Thursday Thrap
Paul Jewell – crusader, proving the severity of your cancer, ‘commercially successful pictures’, and the usual footballing hypocrisy.
Crusader
“I think everyone to a man thought it was a penalty. Unfortunately to every man, but not a woman. Although the referee didn’t have a good view, I thought the lineswoman, or whatever she’s called, had a great view.” This is the kind of thing that Paul Jewell says, when he’s not fucking potential lineswomen, who aren’t his wife, but are other men’s wives, over the hood of his, Beemer. Now, I doubt that there are many men who watch and play football whose instinct doesn’t react to the concept of female officials without at least a soupçon of negativity – the dynamic between men and women is different to that between men and men, and in the emotionally strained atmosphere of a football match, one that might cause discomfort – but that doesn’t mean that it should. And either way, for Jewell to suggest that Amy Fearn got a decision wrong because she’s female, to suggest that the ability to make the correct one is a solely male capacity, before challenging her right to infiltrate his – nay our domain – completes the picture of a thoroughly nasty cunt.
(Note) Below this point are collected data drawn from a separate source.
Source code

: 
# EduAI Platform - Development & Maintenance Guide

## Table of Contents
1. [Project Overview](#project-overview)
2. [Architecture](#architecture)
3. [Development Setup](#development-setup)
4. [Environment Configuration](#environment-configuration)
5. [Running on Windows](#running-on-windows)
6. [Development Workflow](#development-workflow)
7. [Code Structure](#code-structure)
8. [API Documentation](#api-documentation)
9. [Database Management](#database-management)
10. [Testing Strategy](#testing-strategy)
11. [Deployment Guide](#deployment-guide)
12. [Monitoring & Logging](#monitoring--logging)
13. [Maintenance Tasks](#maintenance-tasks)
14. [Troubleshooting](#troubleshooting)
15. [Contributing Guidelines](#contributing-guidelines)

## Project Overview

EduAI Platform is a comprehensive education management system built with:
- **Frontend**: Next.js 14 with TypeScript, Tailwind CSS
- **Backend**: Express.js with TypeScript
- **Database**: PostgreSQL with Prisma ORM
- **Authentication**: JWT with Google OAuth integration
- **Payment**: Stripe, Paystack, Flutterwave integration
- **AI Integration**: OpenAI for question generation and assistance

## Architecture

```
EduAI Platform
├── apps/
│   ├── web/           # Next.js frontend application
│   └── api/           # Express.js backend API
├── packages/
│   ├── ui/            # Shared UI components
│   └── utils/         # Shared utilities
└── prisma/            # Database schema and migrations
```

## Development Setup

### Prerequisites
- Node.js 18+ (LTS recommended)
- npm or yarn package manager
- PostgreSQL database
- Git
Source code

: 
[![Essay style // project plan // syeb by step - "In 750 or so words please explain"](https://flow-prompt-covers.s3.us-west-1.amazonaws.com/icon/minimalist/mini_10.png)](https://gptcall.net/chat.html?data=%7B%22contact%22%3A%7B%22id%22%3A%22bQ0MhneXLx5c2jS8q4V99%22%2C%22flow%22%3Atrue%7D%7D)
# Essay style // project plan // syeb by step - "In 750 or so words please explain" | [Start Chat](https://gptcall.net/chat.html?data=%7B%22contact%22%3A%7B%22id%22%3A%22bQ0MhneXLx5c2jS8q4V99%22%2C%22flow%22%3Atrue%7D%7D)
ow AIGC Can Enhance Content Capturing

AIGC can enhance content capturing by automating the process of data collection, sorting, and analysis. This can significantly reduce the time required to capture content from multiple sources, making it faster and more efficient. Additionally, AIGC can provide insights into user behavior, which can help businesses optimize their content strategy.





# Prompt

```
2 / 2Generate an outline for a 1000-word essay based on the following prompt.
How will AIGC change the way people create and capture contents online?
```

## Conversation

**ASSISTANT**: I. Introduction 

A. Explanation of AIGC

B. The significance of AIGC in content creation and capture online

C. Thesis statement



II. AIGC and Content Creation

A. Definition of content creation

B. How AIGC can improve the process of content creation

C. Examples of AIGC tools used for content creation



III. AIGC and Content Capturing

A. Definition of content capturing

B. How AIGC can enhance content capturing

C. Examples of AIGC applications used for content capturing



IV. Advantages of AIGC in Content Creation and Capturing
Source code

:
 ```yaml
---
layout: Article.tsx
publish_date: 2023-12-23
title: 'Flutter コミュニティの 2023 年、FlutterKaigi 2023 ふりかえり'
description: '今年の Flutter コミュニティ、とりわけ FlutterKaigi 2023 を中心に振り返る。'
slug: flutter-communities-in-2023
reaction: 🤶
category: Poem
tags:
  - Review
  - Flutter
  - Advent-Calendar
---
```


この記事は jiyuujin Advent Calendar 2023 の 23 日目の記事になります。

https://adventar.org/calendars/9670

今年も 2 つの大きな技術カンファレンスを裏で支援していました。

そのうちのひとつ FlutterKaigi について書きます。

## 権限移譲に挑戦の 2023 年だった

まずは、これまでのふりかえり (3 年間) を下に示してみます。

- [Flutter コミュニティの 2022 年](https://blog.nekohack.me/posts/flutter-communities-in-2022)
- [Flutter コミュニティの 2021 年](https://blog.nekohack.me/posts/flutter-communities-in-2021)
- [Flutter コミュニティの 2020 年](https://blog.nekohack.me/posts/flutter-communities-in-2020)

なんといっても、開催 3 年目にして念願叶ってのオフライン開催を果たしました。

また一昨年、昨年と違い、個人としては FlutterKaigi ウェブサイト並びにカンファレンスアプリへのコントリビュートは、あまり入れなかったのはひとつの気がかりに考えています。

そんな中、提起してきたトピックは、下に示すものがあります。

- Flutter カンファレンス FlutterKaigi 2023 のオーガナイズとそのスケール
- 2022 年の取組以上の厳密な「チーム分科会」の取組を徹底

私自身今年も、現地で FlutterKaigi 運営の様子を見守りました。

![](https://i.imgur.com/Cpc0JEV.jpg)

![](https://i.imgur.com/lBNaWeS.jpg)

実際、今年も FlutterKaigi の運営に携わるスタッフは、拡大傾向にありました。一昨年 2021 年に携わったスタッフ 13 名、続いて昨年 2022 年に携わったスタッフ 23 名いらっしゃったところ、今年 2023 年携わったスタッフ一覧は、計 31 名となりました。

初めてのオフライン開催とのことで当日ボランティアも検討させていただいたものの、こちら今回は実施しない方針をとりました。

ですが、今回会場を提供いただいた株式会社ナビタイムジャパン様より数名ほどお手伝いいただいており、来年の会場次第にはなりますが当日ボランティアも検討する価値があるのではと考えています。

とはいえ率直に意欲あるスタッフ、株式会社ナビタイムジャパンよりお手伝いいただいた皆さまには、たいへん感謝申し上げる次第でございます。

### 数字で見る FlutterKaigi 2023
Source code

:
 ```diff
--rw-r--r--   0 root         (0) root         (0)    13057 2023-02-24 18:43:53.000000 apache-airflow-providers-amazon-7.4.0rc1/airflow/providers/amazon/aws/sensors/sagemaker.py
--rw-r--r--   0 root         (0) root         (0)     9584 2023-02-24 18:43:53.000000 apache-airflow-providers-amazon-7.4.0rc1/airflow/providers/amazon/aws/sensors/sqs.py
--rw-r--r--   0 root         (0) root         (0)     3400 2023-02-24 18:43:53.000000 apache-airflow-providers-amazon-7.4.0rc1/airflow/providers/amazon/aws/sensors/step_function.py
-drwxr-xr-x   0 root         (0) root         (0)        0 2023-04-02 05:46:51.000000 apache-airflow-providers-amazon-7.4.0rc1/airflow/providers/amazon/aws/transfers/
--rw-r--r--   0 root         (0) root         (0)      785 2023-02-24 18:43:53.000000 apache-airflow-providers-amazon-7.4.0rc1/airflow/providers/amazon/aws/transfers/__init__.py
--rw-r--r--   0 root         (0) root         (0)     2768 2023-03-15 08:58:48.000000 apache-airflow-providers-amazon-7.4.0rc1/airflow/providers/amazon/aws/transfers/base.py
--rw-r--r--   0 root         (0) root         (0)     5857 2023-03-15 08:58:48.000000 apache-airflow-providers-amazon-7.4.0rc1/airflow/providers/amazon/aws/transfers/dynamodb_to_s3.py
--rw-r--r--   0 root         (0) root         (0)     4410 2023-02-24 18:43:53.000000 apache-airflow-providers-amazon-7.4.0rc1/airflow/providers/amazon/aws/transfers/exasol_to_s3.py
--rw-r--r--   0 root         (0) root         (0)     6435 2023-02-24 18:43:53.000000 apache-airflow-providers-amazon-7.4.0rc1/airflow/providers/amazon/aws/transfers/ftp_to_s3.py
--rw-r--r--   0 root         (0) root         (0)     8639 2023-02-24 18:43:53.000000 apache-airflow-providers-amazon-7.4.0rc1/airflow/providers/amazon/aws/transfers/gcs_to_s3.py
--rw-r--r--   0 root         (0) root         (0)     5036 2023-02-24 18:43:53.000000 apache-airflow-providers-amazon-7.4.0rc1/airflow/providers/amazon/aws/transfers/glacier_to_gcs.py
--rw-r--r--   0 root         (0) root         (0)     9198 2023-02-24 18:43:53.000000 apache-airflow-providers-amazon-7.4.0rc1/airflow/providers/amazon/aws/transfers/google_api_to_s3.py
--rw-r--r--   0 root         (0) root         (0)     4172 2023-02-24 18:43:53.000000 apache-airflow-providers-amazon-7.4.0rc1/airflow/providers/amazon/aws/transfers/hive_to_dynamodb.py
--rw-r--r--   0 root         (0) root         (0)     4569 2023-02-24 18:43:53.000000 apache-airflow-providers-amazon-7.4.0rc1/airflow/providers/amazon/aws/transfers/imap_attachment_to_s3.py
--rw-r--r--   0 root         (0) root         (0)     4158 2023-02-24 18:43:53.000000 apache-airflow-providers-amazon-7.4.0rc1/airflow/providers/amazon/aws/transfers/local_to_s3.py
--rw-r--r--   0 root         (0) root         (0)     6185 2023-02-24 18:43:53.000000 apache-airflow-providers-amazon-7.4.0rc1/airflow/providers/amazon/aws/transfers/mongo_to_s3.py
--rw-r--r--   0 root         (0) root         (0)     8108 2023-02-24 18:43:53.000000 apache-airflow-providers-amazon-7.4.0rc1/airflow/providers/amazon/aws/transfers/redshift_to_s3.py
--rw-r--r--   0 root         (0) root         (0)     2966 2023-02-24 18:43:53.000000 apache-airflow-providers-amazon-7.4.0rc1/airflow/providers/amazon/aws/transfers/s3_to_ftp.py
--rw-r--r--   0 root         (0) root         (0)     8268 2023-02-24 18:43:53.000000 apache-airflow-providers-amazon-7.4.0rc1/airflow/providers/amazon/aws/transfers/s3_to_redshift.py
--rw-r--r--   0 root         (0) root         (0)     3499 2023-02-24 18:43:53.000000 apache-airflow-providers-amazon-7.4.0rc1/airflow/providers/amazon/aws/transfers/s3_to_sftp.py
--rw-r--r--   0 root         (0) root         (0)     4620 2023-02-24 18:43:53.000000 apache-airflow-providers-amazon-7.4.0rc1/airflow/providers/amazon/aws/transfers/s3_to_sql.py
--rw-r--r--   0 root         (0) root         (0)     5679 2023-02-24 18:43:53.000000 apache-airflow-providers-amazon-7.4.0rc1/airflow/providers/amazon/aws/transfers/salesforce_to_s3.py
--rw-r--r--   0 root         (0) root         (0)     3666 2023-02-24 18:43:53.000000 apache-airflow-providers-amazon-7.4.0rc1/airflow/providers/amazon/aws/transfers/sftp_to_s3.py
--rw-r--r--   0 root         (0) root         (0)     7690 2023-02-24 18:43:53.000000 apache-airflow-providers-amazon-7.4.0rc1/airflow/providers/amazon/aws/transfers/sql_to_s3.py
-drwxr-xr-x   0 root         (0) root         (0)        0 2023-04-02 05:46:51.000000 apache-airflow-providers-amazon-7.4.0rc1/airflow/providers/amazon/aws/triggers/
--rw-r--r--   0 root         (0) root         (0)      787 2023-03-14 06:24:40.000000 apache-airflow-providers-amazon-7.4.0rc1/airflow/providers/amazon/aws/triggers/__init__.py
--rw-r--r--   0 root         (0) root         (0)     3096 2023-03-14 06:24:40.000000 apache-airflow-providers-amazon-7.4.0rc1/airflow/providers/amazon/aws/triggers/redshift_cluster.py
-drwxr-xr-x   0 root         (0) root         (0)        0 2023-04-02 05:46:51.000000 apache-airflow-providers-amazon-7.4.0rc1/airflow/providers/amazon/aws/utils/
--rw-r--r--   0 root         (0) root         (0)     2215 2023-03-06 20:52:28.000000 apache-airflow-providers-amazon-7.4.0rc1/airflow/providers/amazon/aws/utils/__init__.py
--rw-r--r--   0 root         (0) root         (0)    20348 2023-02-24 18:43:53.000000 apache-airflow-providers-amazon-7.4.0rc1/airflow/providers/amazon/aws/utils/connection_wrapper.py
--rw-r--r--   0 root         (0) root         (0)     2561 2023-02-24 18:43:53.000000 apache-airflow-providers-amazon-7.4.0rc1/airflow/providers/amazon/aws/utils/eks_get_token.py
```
What a thoroughly nasty cunt.
DH
Morality, forms of.
Last night the Lords raised their objections to proposed changes to the benefit system. They rejected means testing the employment and support allowance to disabled and severely ill people after only a year, something that would, bloody hell, make cancer patients dance through hoops to prove the severity of their cancer. Yeah – the severity of their cancer. The proposal was attacked by Lord Patel, a crossbencher and former president of the Royal College of Obstetricians, saying, “If we are going to rob the poor to pay the rich, then we enter into a different form of morality.” That new form of morality is of course immorality, one of the few manifesto promises the Conservative party have been able to stick to in coalition government.
AN
Oh
Following the triumphant impact of his social and economic initiatives, David Cameron has turned his multidisciplinary expertise towards the arts. Prior to visiting Pinewood Studios yesterday, he ordered the film industry to support “commercially successful pictures”, which is actually a concise summation of who and what he is: a vapid, vacant, soulless, selfish ignoramus, lacking the remotest understanding of anything extraneous to money and power.
DH
(Stewart Lee nicely summed this one up in this interview - CH)
Yawn
Last week Roberto Mancini was effectively forced to apologise by the press after indicating that he wanted an opposing player to be sent off. A few days later, he was to be found complaining when notorious law-abider Wayne Rooney indicated to the referee that his captain, Vincent Kompany, had flung himself into a two-footed tackle, for which he was dismissed. Then, last night, he requested that the authorities review a tackle made by Glen Johnson – not dissimilar to Kompany’s, or Dhalsim’s for that matter – and was upbraided for his hypocrisy by the unimpeachable Steven Gerrard. Which is a long-winded way of saying that none of them are arsed about anything but winning and themselves, not necessarily in that order. I’m noticing a pattern here; what a miserable world.